Vers la fin des structures d'enfermement ?

• Plusieurs auteurs ont fait remarquer que l'expression « grand renfermement » s'appliquerait davantage au XIXe siècle qu'au XVIIe. En effet, le nombre des internements passe de 10 000 en 1834 à 43 000 en 1874. Les conditions sanitaires souvent déplorables, la misère physique et morale engendrée par l'emploi fréquent de la camisole de force, contredisent les principes philanthropiques affichés quelques décennies plus tôt, et justifient les protestations contre la « prison asilaire » qui s'élèveront dans la première moitié du XXe siècle. La situation des établissements est, certes, très contrastée : dans le nouvel hôpital Sainte-Anne, ouvert en 1867, le docteur Magnan supprime la camisole de force et préconise la fin de l'isolement cellulaire. Si l'efficacité de l'institution thérapeutique s'avère très limitée - des statistiques des années 1870 donnent une moyenne de 6 % d'aliénés sortis guéris des asiles ! -, l'observation détaillée des cas cliniques se développe sous l'impulsion de Falret, Baillarger, Morel et surtout Jean Martin Charcot (1825-1893), qui identifie les phases des crises d'hystérie et fait d'importantes découvertes neurologiques. Charcot utilise l'hypnose, et prépare le terrain aux découvertes de Freud, qui vient d'ailleurs lui rendre visite à la Salpêtrière en 1885-1886.

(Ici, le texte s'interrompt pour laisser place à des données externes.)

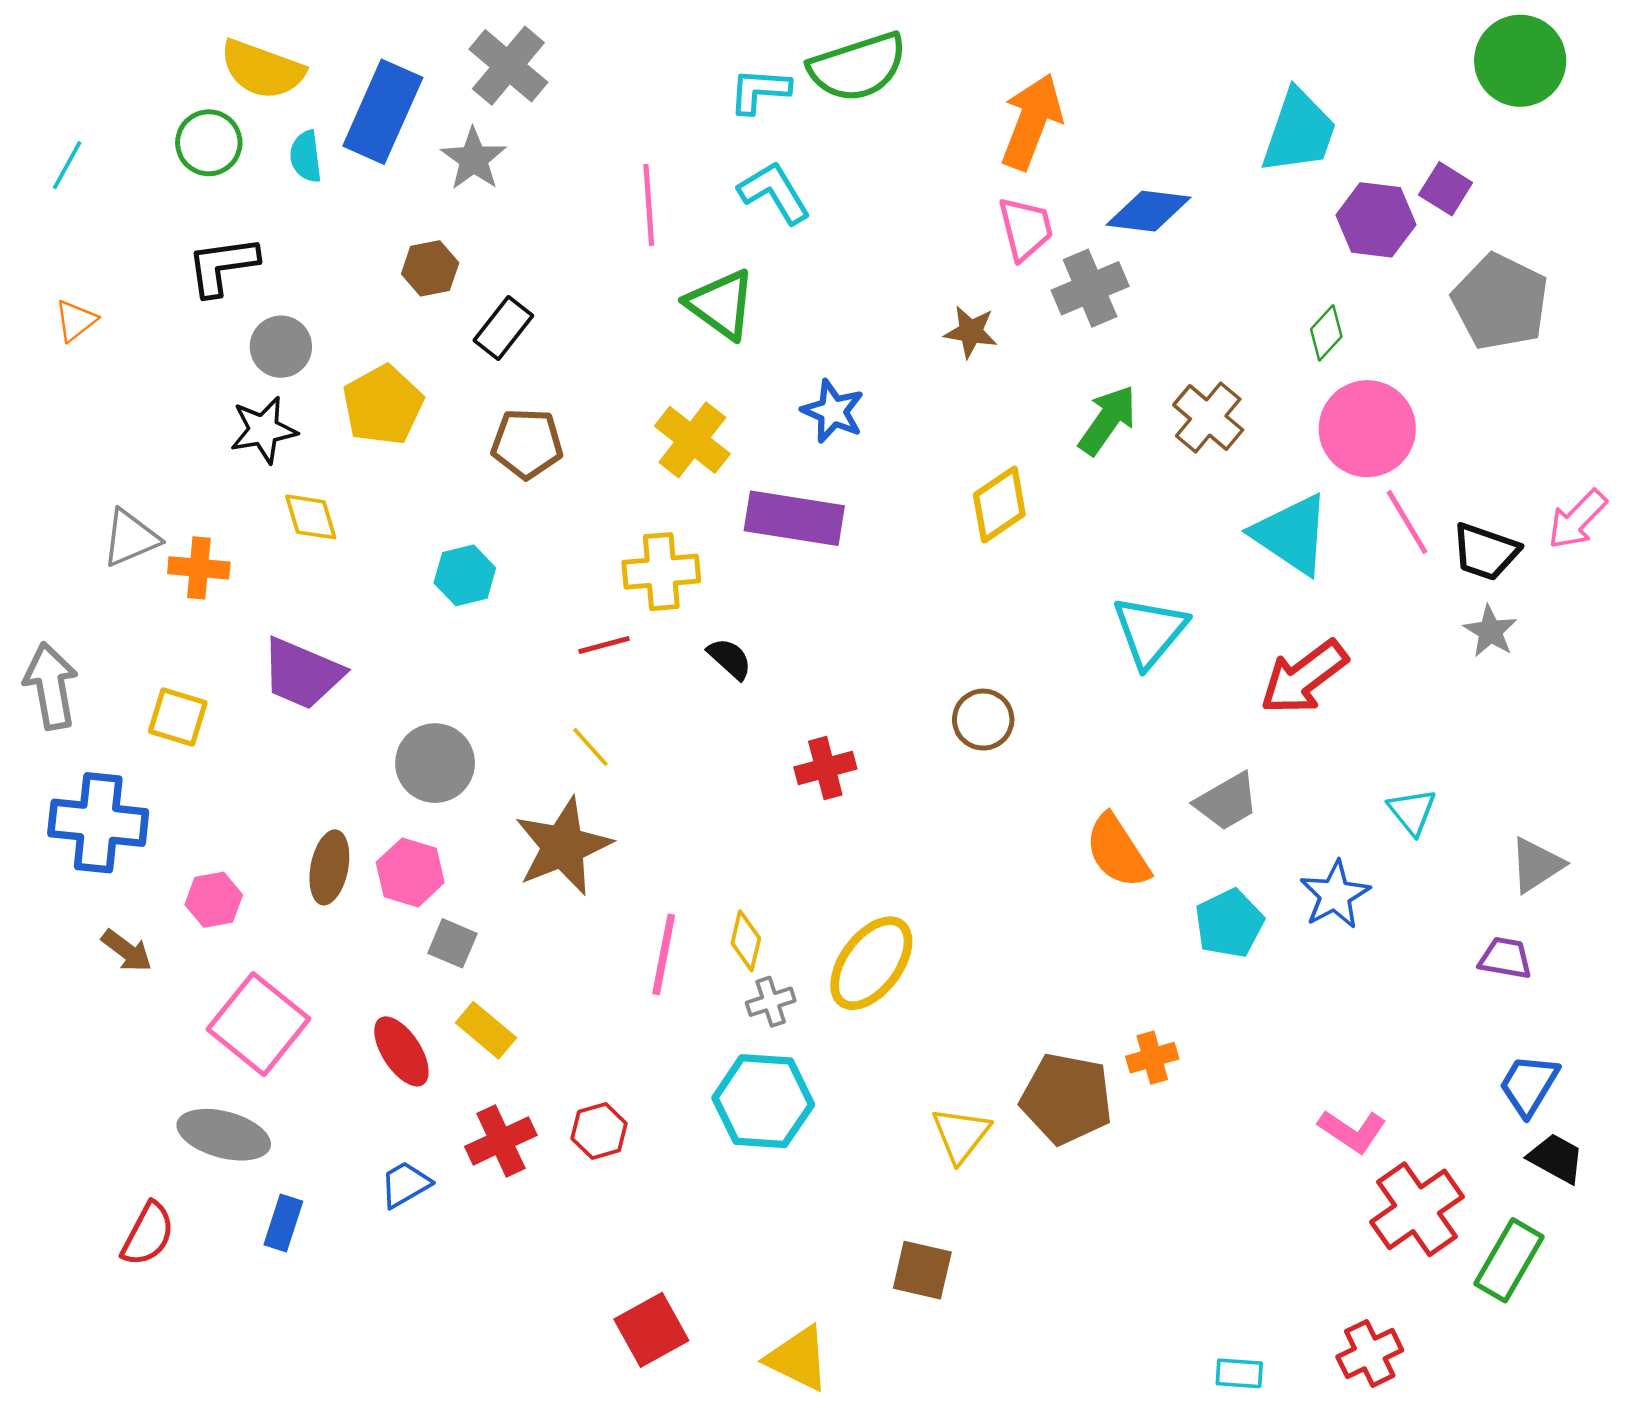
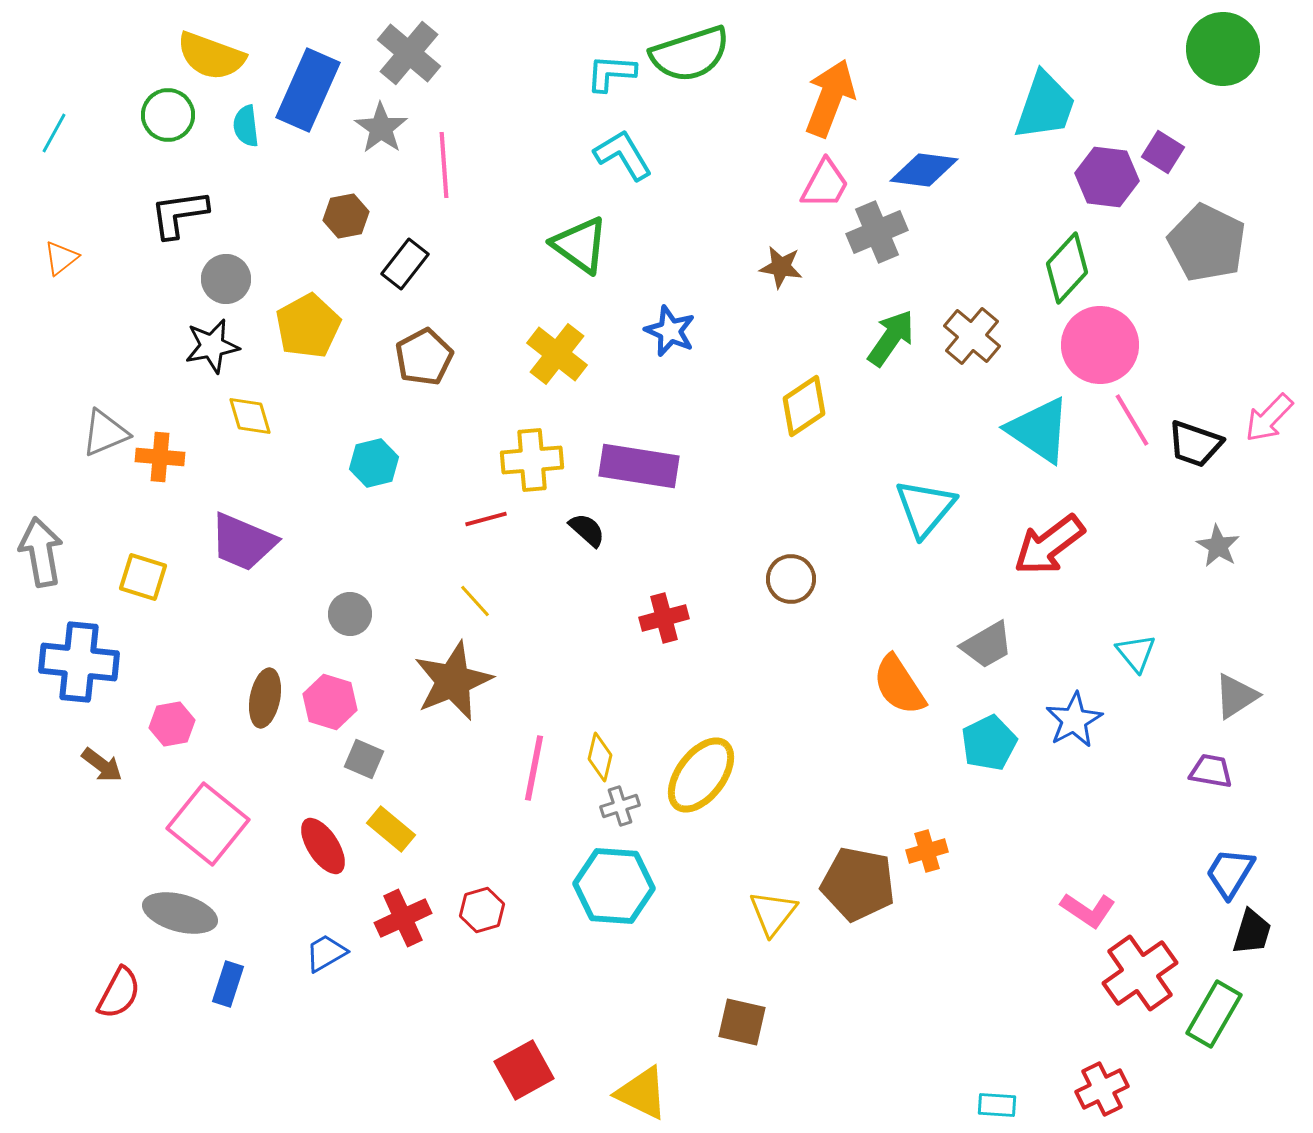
pink line: (649, 205) -> (444, 165), moved
pink trapezoid: (1025, 229) -> (825, 184), turned 42
green diamond: (1326, 333) -> (1067, 268), size x1.6
brown pentagon: (527, 444) -> (424, 357), turned -30
purple rectangle: (794, 518) -> (639, 466), moved
gray star: (1490, 631) -> (1218, 546), moved
gray circle: (435, 763) -> (350, 614), size x0.7
black trapezoid: (1556, 1158) -> (1252, 932), turned 78

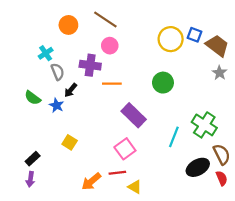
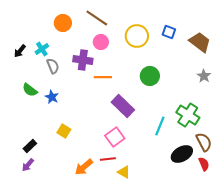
blue square: (194, 35) -> (169, 32), moved
yellow circle: (171, 39) -> (137, 36), moved
gray star: (219, 73) -> (204, 76), moved
black arrow: (71, 90) -> (20, 51), moved
purple arrow: (30, 179) -> (28, 165), turned 32

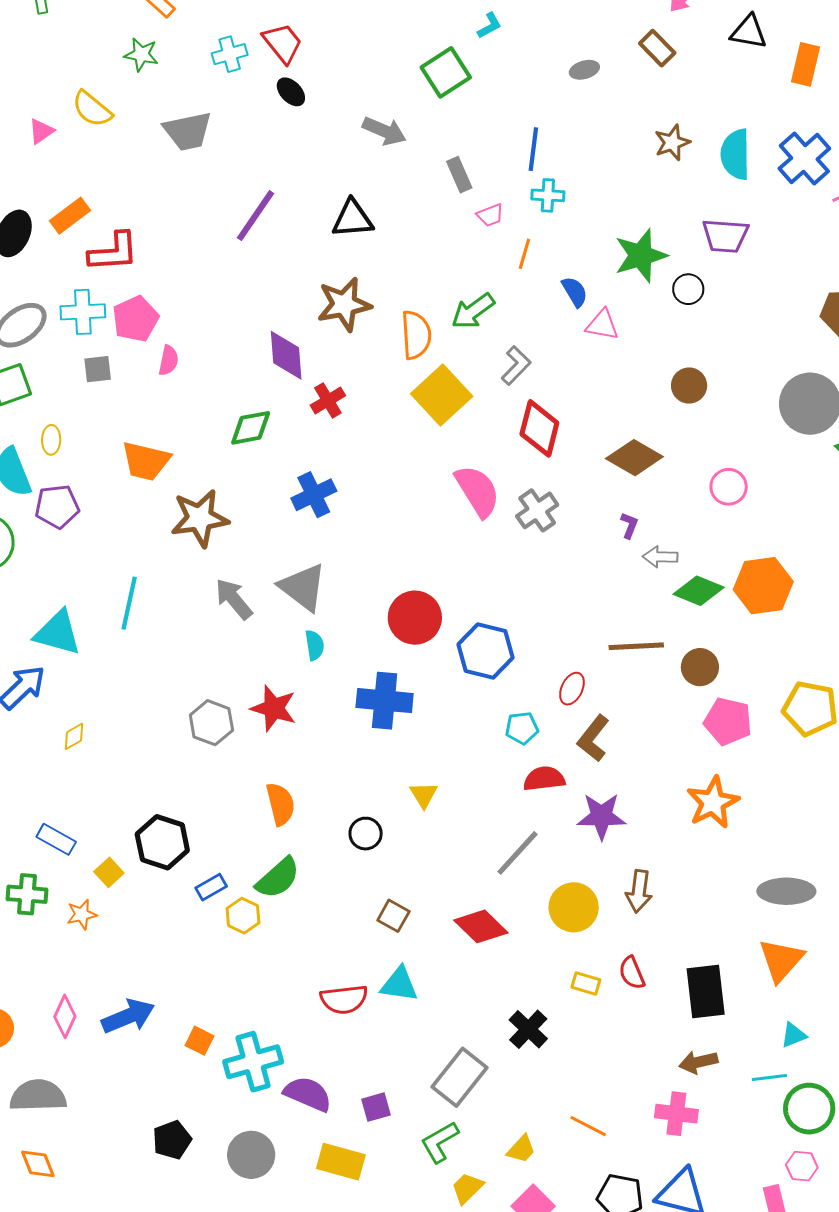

Marqué par l'essor fulgurant de la psychanalyse, le XXe siècle ouvre la voie à une compréhension nouvelle des mécanismes de l'aliénation mentale. À la faveur du romantisme, puis des expériences extrêmes de la littérature moderne (surréalisme, notamment), la folie se réintroduit dans le champ culturel. De Gérard de Nerval à Antonin Artaud, elle hante une lignée d'écrivains qui témoignent de sa parenté profonde avec les sources de la pensée et de la création. À des titres divers, Pierre Janet (1859-1947), Jean Delay (1907-1987) ou Jacques Lacan (1901-1981) contribuent à diffuser de nouvelles conceptions qui vont transformer la situation des asiles, saturés au seuil de la Seconde Guerre mondiale. On considère désormais que le psychiatre n'a pas seulement pour tâche de protéger la société du malade, mais de lui restituer un individu capable d'adaptation. Sa fonction médiatrice devient essentielle. Un mouvement de dépeuplement des asiles s'amorce, favorisé par les découvertes de la psychopharmacologie dans les années cinquante. Les thérapeutiques de choc employées durant la première moitié du siècle - de l'électrochoc à la lobotomie - font l'objet d'un discrédit croissant, et sont remplacés par les psychotropes. L'utilisation de médicaments comme les neuroleptiques permet désormais à un nombre croissant de malades d'échapper à la « prison asilaire ». En dénonçant la violence sociale perpétrée par l'acte d'internement, le mouvement de l'antipsychiatrie (Michel Foucault, Maud Mannoni, Gilles Deleuze) a tenté de précipiter (et de déborder) une évolution générale relayée par le ministère de la Santé. Depuis le début des années soixante en effet, une politique de la santé mentale s'est mise en place. La « sectorisation psychiatrique » permet à un territoire géographique de 100 000 habitants de disposer d'un éventail complet de soins intra et extra-hospitaliers ; l'hôpital travaille en liaison étroite avec les structures d'accueil, de postcure et de prévention.